===== EXTRACT =====

I was not surprised to read that, once again, the Islamic Republic performed its miracle, once again we made the whole world dumfounded, along with amazed, bewildered, crazed, astonished, shocked, startled, flabbergasted, and any other synonyms one can find in dictionary, although in reality it was only once that we truly shocked the world (and that only by a narrow definition of world): the presidential election of 1997 which brought Mohammad Khatami to power, and we received political plaudits in some quarters twice again, once for Khatami’s second term and again for the last Municipal election of city councils. However during the past two and half years, our president has announced an earthshaking discovery or innovation or astonishing achievement that either “pierced the eyes of enemies” or “punched them in the mouth” or “slapped them in the face” every single week. Given Keyhan’s headlines as such and Ahmadinejad’s proclamation, there should not be left any eyes, tooth, or cheeks undamaged in the world.


While inflation has been rising, unemployment is out of control, and fraud and corruption are skyrocketing (Sardar Zarei’i’s prostitution story certainly beats our Governor’s story though), and housing in at its worst, the government campaign was ticketed on the supreme leader’s aim that this election would “show our unity to our enemy by our participation in a glorious election.”


The Government and the ruling clerics have very clearly defined themselves as “principalist and fundamentalist” without any further qualifications. They never doubted their own legitimacy, tried to prove themselves, or bothered to appeal to any authority to win over this segment of the population whom they appeal to. Since the Islamic Revolution, fundamentalism has self-confidently strode into Iran’s political arena and marched backward to the dawn of Islam and successfully established all the institutions, as well as a suitable discourse, necessary for an Islamic system to function and survive.


If Parliament is used by this government’s leadership, who does not even believe in democracy, it does not surprise me. If Khamenei would craftily call on the people “to participate in election to beat the enemy,” I’m sure he has a proper audience in mind which could be brought into this. Principalists realistically targeted their potential constituency, those who believe in Ahmadinejad’s halo, the imminent ending of the Hidden Imam’s Occultation, and the location of his well, etc., and developed a core of supporters by establishing suitable institutions and discourse among them. Since the first day of his presidency, Ahmadinejad relentlessly has supplied his supporters with what they needed: the articles of superstition, witchcraft, magic, and miracles touched by superficial aspects of the faith which could be found in abundance in every religion. His campaign on this aim started right after his election and continues still. On Friday, March 14, they all returned the favor and cast their ballots for him.


Reformists, in the other hand, like an army full of generals without soldiers, walked onto the battlefield expecting miracles.


When embarrassed, they accused the pricipalists of departing from the Imam’s wishes and ideas.


When defeated, they claim the victory for having 60% of the 104 seats, according to Mohammad Ali Abtahi's blog of March 17.


While 60% did not participate in the elections in Tehran, the stronghold of the reformists, they claimed they are the legitimate heirs to people’s trust.


While the majority of the people are inherently pro-reform, the reform movement failed to reach them and therefore to receive their support.


While there is a vast reservoir of potential supporters in a country of 75 millions, over half of which is younger than 35, the reformists are still awaiting for the birth of a constituency.


While non-fundamentalists and secular Iranians, who could have been absorbed by the reformists, are finding their own language and establishing their own institutions, the reformists still resort to the same language used by the fundamentalists and emulate their institutions, only a bit fancier.

===== LISTED RECORDS =====

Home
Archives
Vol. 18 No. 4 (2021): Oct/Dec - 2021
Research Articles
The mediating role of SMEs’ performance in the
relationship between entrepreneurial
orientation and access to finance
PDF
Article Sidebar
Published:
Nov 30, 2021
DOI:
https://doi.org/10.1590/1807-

=====

• EXERCISE OBJECTIVE: According to the commentary on Iran's election, which event was the only time the country truly shocked the world? This material stands apart from the commentary on Iran's election.

• RESPONSE TO THIS TASK: The presidential election of 1997, which brought Mohammad Khatami to power.